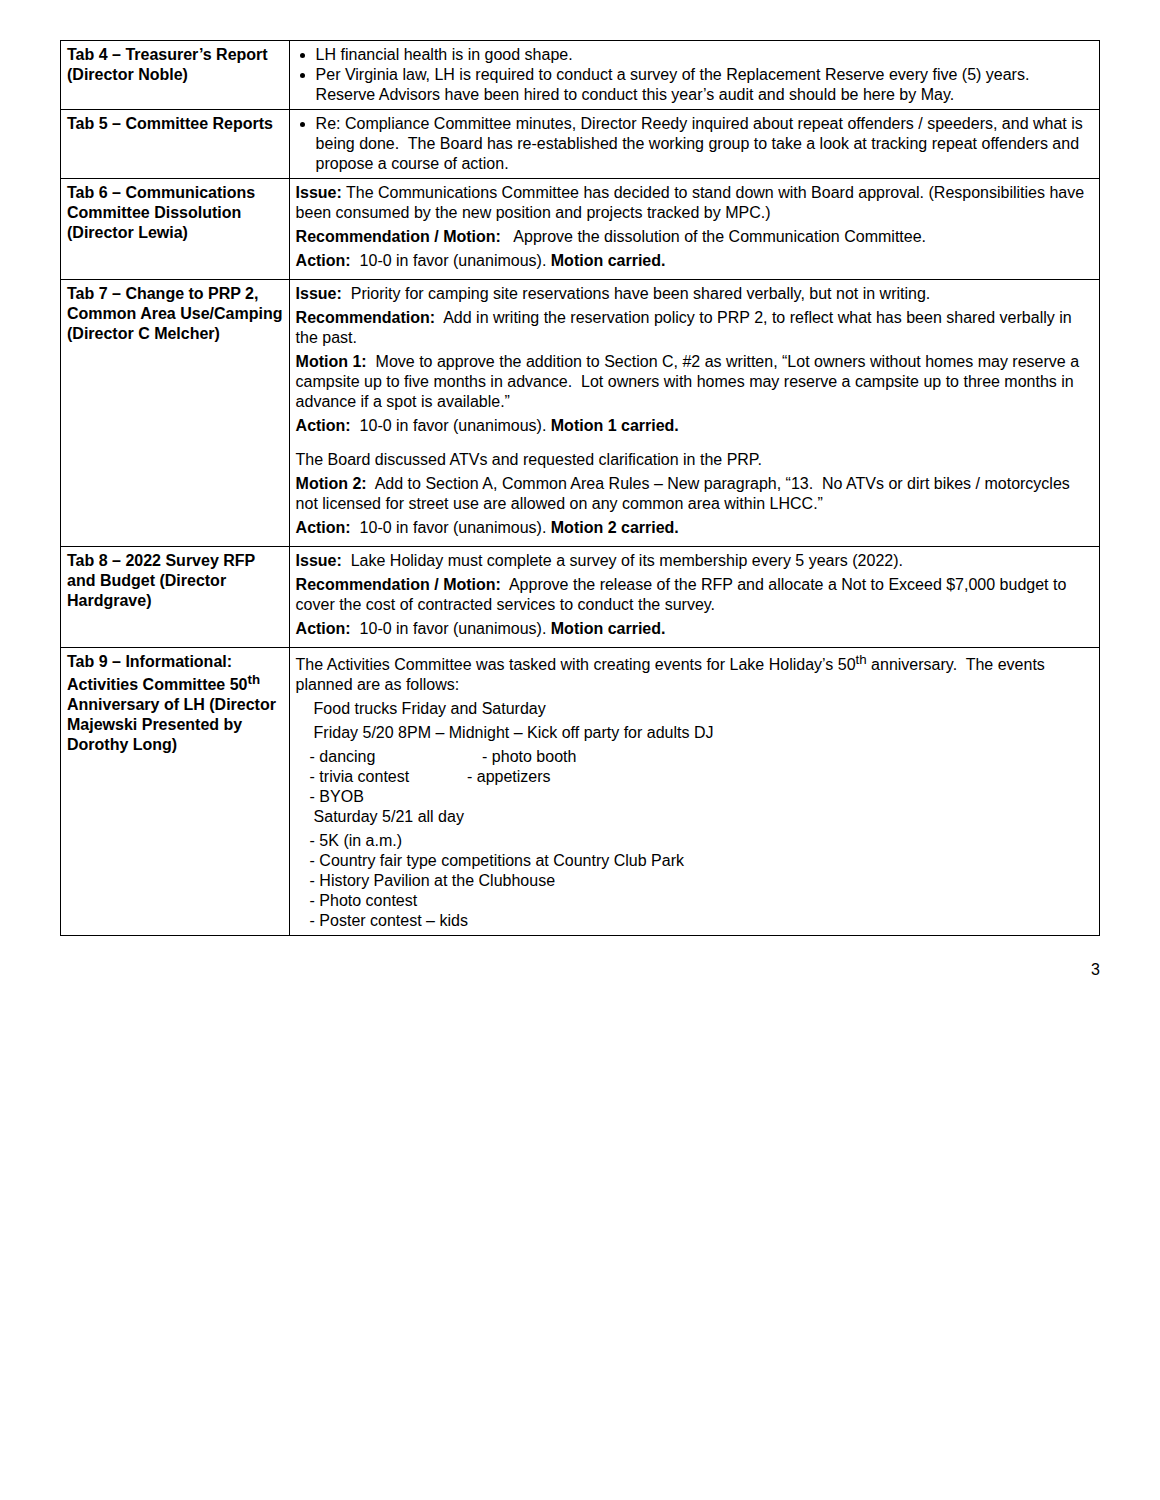| Tab 4 – Treasurer’s Report (Director Noble) | LH financial health is in good shape. Per Virginia law, LH is required to conduct a survey of the Replacement Reserve every five (5) years. Reserve Advisors have been hired to conduct this year’s audit and should be here by May. |
| Tab 5 – Committee Reports | Re: Compliance Committee minutes, Director Reedy inquired about repeat offenders / speeders, and what is being done. The Board has re-established the working group to take a look at tracking repeat offenders and propose a course of action. |
| Tab 6 – Communications Committee Dissolution (Director Lewia) | Issue: The Communications Committee has decided to stand down with Board approval. (Responsibilities have been consumed by the new position and projects tracked by MPC.) Recommendation / Motion: Approve the dissolution of the Communication Committee. Action: 10-0 in favor (unanimous). Motion carried. |
| Tab 7 – Change to PRP 2, Common Area Use/Camping (Director C Melcher) | Issue: Priority for camping site reservations have been shared verbally, but not in writing. Recommendation: Add in writing the reservation policy to PRP 2, to reflect what has been shared verbally in the past. Motion 1: Move to approve the addition to Section C, #2 as written, “Lot owners without homes may reserve a campsite up to five months in advance. Lot owners with homes may reserve a campsite up to three months in advance if a spot is available.” Action: 10-0 in favor (unanimous). Motion 1 carried. The Board discussed ATVs and requested clarification in the PRP. Motion 2: Add to Section A, Common Area Rules – New paragraph, “13. No ATVs or dirt bikes / motorcycles not licensed for street use are allowed on any common area within LHCC.” Action: 10-0 in favor (unanimous). Motion 2 carried. |
| Tab 8 – 2022 Survey RFP and Budget (Director Hardgrave) | Issue: Lake Holiday must complete a survey of its membership every 5 years (2022). Recommendation / Motion: Approve the release of the RFP and allocate a Not to Exceed $7,000 budget to cover the cost of contracted services to conduct the survey. Action: 10-0 in favor (unanimous). Motion carried. |
| Tab 9 – Informational: Activities Committee 50 th Anniversary of LH (Director Majewski Presented by Dorothy Long) | The Activities Committee was tasked with creating events for Lake Holiday’s 50 th anniversary. The events planned are as follows: Food trucks Friday and Saturday Friday 5/20 8PM – Midnight – Kick off party for adults DJ dancing - photo booth trivia contest - appetizers BYOB Saturday 5/21 all day 5K (in a.m.) Country fair type competitions at Country Club Park History Pavilion at the Clubhouse Photo contest Poster contest – kids |
3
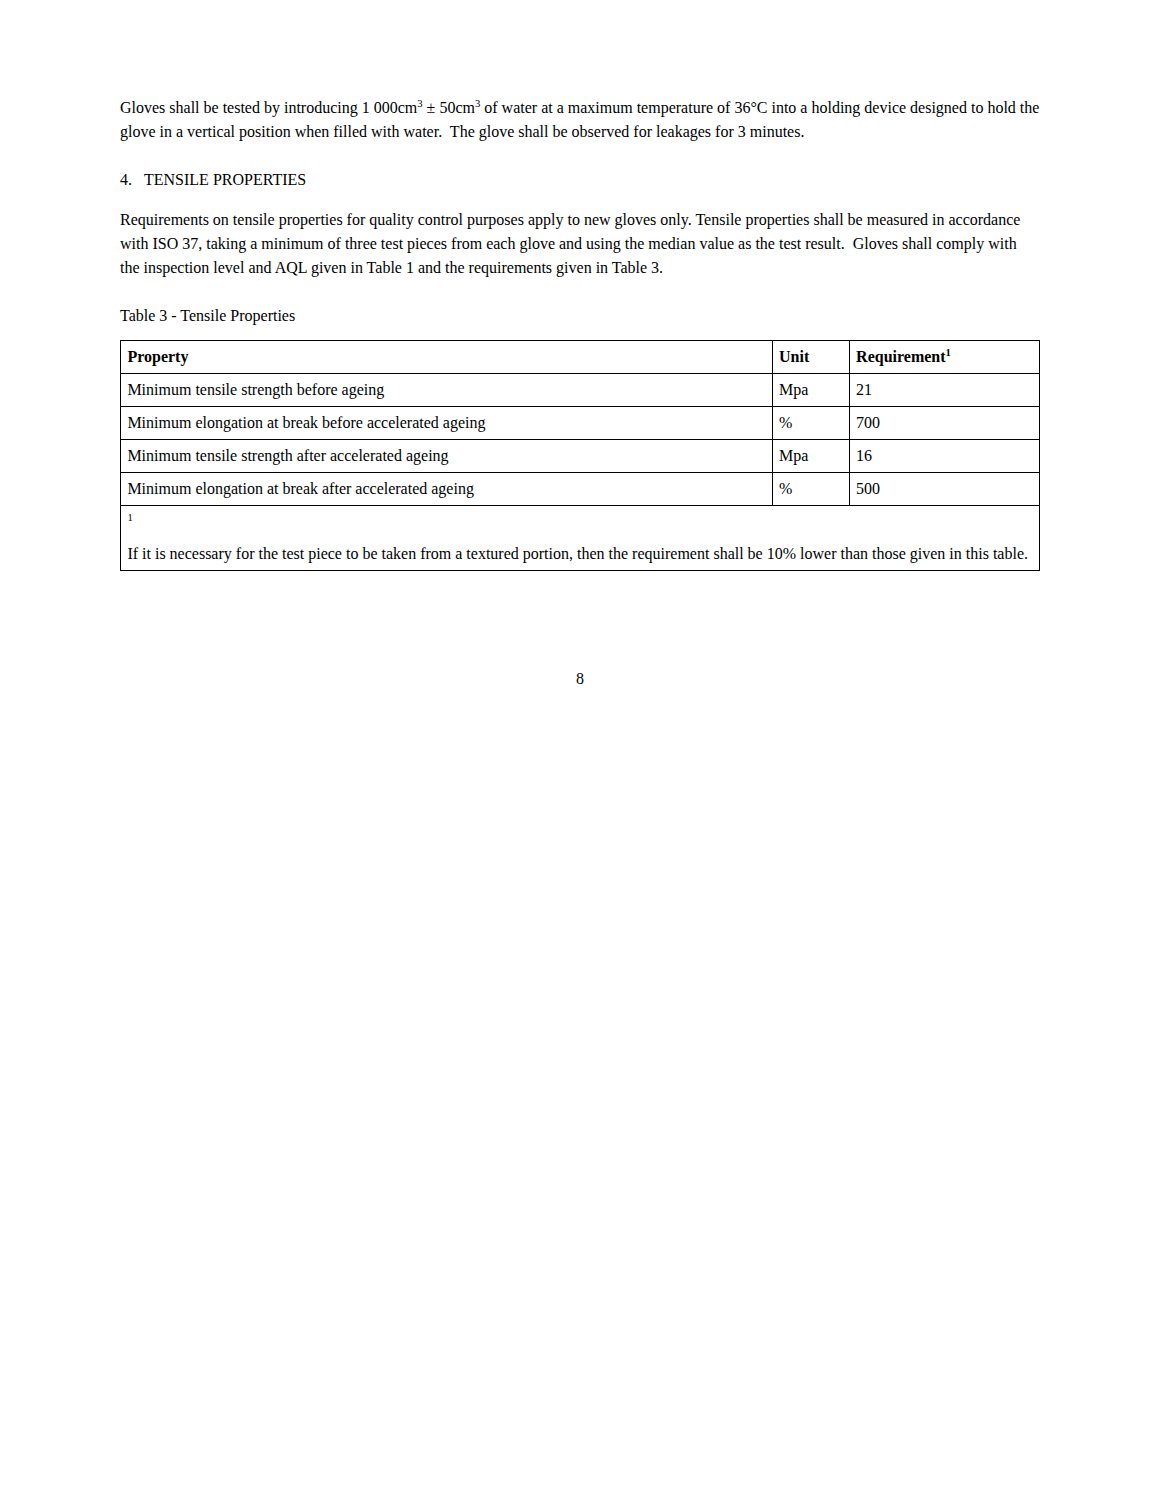Gloves shall be tested by introducing 1 000cm3 ± 50cm3 of water at a maximum temperature of 36°C into a holding device designed to hold the glove in a vertical position when filled with water. The glove shall be observed for leakages for 3 minutes.
4. TENSILE PROPERTIES
Requirements on tensile properties for quality control purposes apply to new gloves only. Tensile properties shall be measured in accordance with ISO 37, taking a minimum of three test pieces from each glove and using the median value as the test result. Gloves shall comply with the inspection level and AQL given in Table 1 and the requirements given in Table 3.
Table 3 - Tensile Properties
| Property | Unit | Requirement 1 |
| --- | --- | --- |
| Minimum tensile strength before ageing | Mpa | 21 |
| Minimum elongation at break before accelerated ageing | % | 700 |
| Minimum tensile strength after accelerated ageing | Mpa | 16 |
| Minimum elongation at break after accelerated ageing | % | 500 |
| 1 If it is necessary for the test piece to be taken from a textured portion, then the requirement shall be 10% lower than those given in this table. |
8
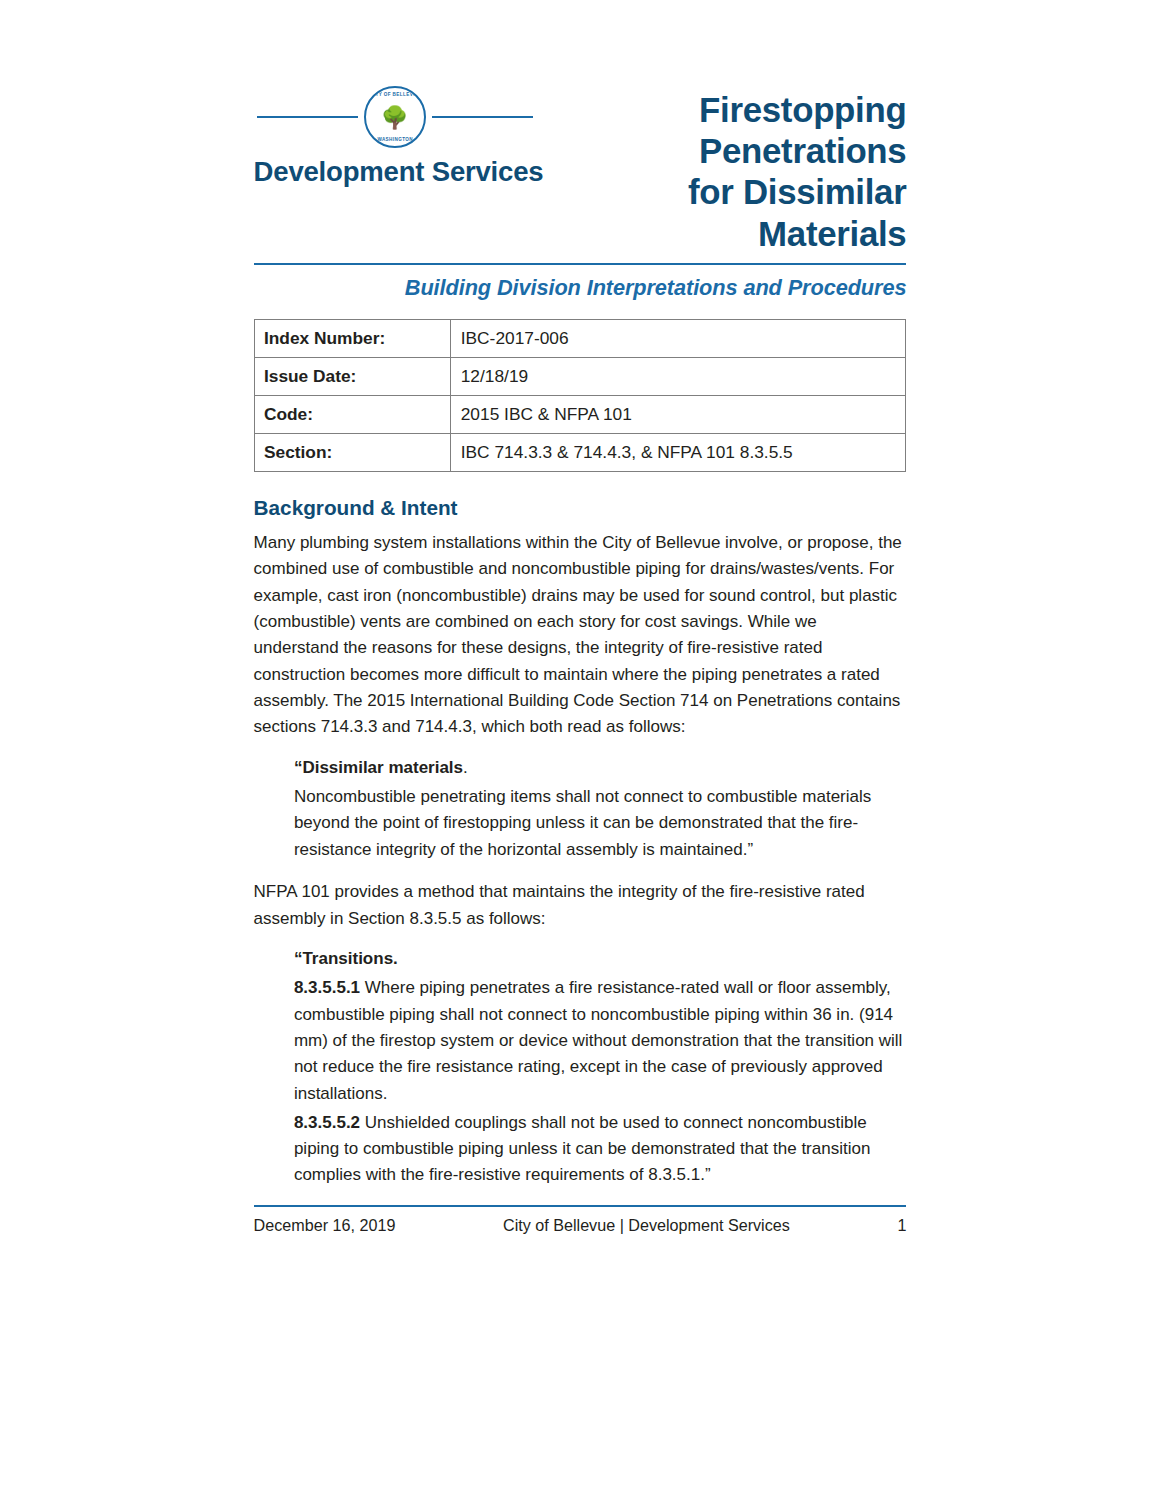City of Bellevue 🌳 Washington
Development Services
Firestopping Penetrations
for Dissimilar Materials
Building Division Interpretations and Procedures
| Index Number: | IBC-2017-006 |
| Issue Date: | 12/18/19 |
| Code: | 2015 IBC & NFPA 101 |
| Section: | IBC 714.3.3 & 714.4.3, & NFPA 101 8.3.5.5 |
Background & Intent
Many plumbing system installations within the City of Bellevue involve, or propose, the combined use of combustible and noncombustible piping for drains/wastes/vents. For example, cast iron (noncombustible) drains may be used for sound control, but plastic (combustible) vents are combined on each story for cost savings. While we understand the reasons for these designs, the integrity of fire-resistive rated construction becomes more difficult to maintain where the piping penetrates a rated assembly. The 2015 International Building Code Section 714 on Penetrations contains sections 714.3.3 and 714.4.3, which both read as follows:
“Dissimilar materials.
Noncombustible penetrating items shall not connect to combustible materials beyond the point of firestopping unless it can be demonstrated that the fire-resistance integrity of the horizontal assembly is maintained.”
NFPA 101 provides a method that maintains the integrity of the fire-resistive rated assembly in Section 8.3.5.5 as follows:
“Transitions.
8.3.5.5.1 Where piping penetrates a fire resistance-rated wall or floor assembly, combustible piping shall not connect to noncombustible piping within 36 in. (914 mm) of the firestop system or device without demonstration that the transition will not reduce the fire resistance rating, except in the case of previously approved installations.
8.3.5.5.2 Unshielded couplings shall not be used to connect noncombustible piping to combustible piping unless it can be demonstrated that the transition complies with the fire-resistive requirements of 8.3.5.1.”
December 16, 2019 City of Bellevue | Development Services 1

● ● ● ●

▸ **WHAT IS EXPECTED**:
Starting from the records above, filter out all lines except those containing the word "connect".

▸ **RESPONSE TO THIS TASK**:
Noncombustible penetrating items shall not connect to combustible materials beyond the point of firestopping unless it can be demonstrated that the fire-resistance integrity of the horizontal assembly is maintained.”
8.3.5.5.1 Where piping penetrates a fire resistance-rated wall or floor assembly, combustible piping shall not connect to noncombustible piping within 36 in. (914 mm) of the firestop system or device without demonstration that the transition will not reduce the fire resistance rating, except in the case of previously approved installations.
8.3.5.5.2 Unshielded couplings shall not be used to connect noncombustible piping to combustible piping unless it can be demonstrated that the transition complies with the fire-resistive requirements of 8.3.5.1.”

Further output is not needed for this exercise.